Quantitative Fusarium spp. and Microdochium spp. PCR assays to evaluate seed treatments for the control of Fusarium seedling blight of wheat.

AIMS: To develop sensitive quantitative PCR assays for the two groups of pathogens responsible for Fusarium seedling blight in wheat: Fusarium group (Fusarium culmorum and Fusarium graminearum) and Microdochium group (Microdochium nivale and Microdochium majus); and to use the assays to assess performance of fungicide seed treatments against each group. METHODS AND RESULTS: Primers conserved between the species within each group were used to develop competitive PCR assays and used to quantify DNA of each group in wheat seed produced from inoculated field plots. Seed was used in seed treatment efficacy field experiments and the amount of DNA of each group was determined in emerged seedlings. The performance of treatments towards each group of pathogens was evaluated by comparison of the reduction in DNA in seedlings emerged from treated seed compared with untreated seed.

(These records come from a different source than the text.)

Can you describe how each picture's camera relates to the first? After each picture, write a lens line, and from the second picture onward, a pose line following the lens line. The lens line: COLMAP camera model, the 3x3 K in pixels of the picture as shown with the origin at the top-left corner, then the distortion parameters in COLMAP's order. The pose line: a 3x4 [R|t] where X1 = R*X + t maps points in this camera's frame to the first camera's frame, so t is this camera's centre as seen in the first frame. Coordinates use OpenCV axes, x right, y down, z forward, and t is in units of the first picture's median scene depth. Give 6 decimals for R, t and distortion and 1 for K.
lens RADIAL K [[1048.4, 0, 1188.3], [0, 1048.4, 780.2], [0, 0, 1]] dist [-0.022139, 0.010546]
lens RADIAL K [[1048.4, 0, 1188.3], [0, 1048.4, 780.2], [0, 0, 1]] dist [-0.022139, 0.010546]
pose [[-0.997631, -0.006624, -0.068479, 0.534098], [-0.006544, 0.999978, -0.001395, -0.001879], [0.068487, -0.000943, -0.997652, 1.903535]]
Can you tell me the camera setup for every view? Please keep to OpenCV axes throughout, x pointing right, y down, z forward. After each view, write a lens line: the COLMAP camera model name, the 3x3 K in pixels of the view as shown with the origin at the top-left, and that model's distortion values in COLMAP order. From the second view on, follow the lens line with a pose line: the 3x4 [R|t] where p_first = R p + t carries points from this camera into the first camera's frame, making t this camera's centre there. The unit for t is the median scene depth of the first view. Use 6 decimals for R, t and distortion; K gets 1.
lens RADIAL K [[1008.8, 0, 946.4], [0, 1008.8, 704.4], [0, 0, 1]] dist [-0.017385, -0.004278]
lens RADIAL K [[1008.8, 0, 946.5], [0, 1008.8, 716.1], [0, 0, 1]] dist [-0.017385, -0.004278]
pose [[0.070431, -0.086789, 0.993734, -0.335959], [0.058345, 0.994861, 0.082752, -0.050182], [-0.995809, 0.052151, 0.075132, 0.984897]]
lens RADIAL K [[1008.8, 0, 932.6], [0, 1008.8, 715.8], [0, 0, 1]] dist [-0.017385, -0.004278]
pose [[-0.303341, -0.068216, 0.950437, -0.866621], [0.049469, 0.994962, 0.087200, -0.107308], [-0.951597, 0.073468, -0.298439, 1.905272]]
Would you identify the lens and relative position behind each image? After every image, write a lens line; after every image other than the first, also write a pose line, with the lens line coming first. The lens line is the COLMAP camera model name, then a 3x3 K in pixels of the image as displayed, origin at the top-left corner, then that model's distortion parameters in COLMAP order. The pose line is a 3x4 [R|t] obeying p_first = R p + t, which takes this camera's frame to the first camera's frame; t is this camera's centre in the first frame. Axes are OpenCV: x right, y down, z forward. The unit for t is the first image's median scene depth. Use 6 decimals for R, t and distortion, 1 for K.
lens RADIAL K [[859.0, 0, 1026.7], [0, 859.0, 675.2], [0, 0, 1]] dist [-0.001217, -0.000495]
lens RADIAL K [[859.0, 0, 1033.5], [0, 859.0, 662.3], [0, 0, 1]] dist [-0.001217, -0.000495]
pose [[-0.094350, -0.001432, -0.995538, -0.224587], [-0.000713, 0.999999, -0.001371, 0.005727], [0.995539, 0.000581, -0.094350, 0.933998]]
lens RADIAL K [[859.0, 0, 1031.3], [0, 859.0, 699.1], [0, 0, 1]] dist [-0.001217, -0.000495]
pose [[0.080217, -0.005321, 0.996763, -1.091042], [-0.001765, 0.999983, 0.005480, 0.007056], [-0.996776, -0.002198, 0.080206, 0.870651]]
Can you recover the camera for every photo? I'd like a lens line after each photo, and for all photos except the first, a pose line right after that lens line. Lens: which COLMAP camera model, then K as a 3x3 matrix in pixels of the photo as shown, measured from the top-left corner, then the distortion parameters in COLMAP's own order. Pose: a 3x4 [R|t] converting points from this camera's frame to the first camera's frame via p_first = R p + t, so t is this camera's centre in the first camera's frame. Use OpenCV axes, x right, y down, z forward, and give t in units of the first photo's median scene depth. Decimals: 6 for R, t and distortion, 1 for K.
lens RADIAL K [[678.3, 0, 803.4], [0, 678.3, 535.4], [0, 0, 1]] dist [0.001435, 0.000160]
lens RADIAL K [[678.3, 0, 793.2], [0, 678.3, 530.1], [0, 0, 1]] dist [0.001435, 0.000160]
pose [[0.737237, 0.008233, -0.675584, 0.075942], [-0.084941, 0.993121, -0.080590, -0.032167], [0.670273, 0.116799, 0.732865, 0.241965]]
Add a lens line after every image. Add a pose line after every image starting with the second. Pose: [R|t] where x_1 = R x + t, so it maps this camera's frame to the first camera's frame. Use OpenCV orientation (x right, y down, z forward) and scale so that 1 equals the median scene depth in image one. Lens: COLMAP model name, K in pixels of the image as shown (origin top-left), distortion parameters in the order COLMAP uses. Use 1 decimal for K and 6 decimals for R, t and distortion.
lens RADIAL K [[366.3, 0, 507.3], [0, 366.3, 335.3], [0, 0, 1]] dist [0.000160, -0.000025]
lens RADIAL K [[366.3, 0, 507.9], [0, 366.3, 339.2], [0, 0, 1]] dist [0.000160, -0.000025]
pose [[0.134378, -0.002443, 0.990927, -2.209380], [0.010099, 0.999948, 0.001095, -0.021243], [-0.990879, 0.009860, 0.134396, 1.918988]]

CONCLUSIONS: DNA from the two groups of pathogens causing Fusarium seedling blight of wheat can be quantified separately using the competitive PCR assays. These assays show improved sensitivity compared with those previously reported for the individual species and allowed the quantification of pathogen DNA in seed and seedlings. Significant reductions in pathogen DNA were evident for each seed treatment. SIGNIFICANCE AND IMPACT OF THE STUDY: Quantification of DNA for each group allows the evaluation of seed treatment performance towards the two components of Fusarium seedling blight disease complex. The approach taken and the assays developed in this study will be of use for the study of other Fusarium disease complexes and their control. Based on the results reported here on the seedling stage of crop development, further studies that examine the control of seed-borne pathogens through fungicide seed treatments throughout the growing season are warranted.